Welcome back to Students Speak Up! I’m thrilled to have you back for our second installment of these themed posts.
If you missed the first post, my name is Julia Maring and I am a sophomore in college. Today I am excited to share with you some overall feedback that I received from my college friends from a variety of backgrounds on their experiences with remote learning. I sent out a survey asking for both positive feedback and constructive criticism on what could be improved in the current environment, and I believe that it will prove helpful for all of us to read and understand each other’s situations, regardless if you teach at the college level or not.
To start, let’s talk about a couple great resources that these college students recommended to me as proving extremely beneficial to their learning experiences:
#1: Panopto. One student listed this as a helpful resource that their professors use to record lectures that show their face while also showing the PowerPoint slides. Professors can also circle things on the slides and add timestamps that allow students to be able to easily re-watch certain segments.
#2: Playposit. Multiple students listed this as their favorite form of asynchronous lecture videos. This technology allows professors to make the video pause at certain intervals during the lecture to provide students with a chance to answer a question or two to track comprehension.
Blended learning at its core can be a bit of a challenge, especially for students who thrive on face-to-face connection and conversations. Let’s take a look at some feedback that students provided on what some of them would like to see changed.
#1: Zoom breakout rooms. While some students love these, it can be difficult when everyone in the room leaves their cameras off and refuses to speak. One way to remedy this could be to hop between breakout rooms as the host periodically to check on students.
#2: Asynchronous videos and synchronous videos when they are the same material. This one is pretty self-explanatory---it can be a bit frustrating for some students to watch a twenty minute video prior to class on the exact same material that is going to be discussed in class, unless of course the material is substantially difficult.
#3: The Zoom whiteboard feature. Several students commented that this feature makes following along a bit challenging due to difficulties in reading the handwriting that the professor writes with a mouse.
However, there are certainly some features and ideas that students love. Here they are:
#1: Use of GroupMe. Multiple students have commented that they love when their teacher recommends setting up a GroupMe (a free group messaging platform) for the class so that they can ask questions and build community in the groupchat.
#2: In-class discussions where speaking is mandatory. For some students it can be hard to find the courage to speak up, so being required to do it allows them to do it and feel engaged without having to make the decision themselves.
#3: Various group projects throughout the duration of the semester. It can be so refreshing to be placed into different group projects with different people all the time, which facilitates new connections even while remote.
#4: Fun weekly check-ins. An icebreaker for the class at the beginning of a Zoom meeting can be a great way to encourage students to talk and engage with each other in a refreshingly fun way.

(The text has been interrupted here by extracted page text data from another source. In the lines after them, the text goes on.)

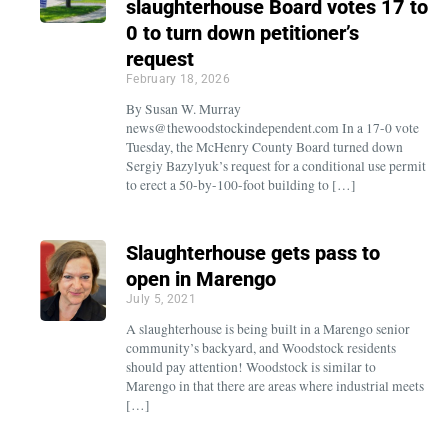
slaughterhouse Board votes 17 to
0 to turn down petitioner’s
request
February 18, 2026
By Susan W. Murray
news@thewoodstockindependent.com In a 17-0 vote
Tuesday, the McHenry County Board turned down
Sergiy Bazylyuk’s request for a conditional use permit
to erect a 50-by-100-foot building to […]
Slaughterhouse gets pass to
open in Marengo
July 5, 2021
A slaughterhouse is being built in a Marengo senior
community’s backyard, and Woodstock residents
should pay attention! Woodstock is similar to
Marengo in that there are areas where industrial meets
[…]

Both teachers and students may be struggling during this time with mental health issues, screen fatigue, and lack of motivation to stay engaged, so it is crucial for us all to be compassionate towards each other and genuinely check in to understand how we are all doing (as well as understanding that not everyone learns the same way). As a student myself, it has definitely been difficult during this time for a variety of reasons, but I am so thankful for my professors who take the time to find creative ways to engage us and get us to connect with each other. I hope that this student insight proves helpful for you!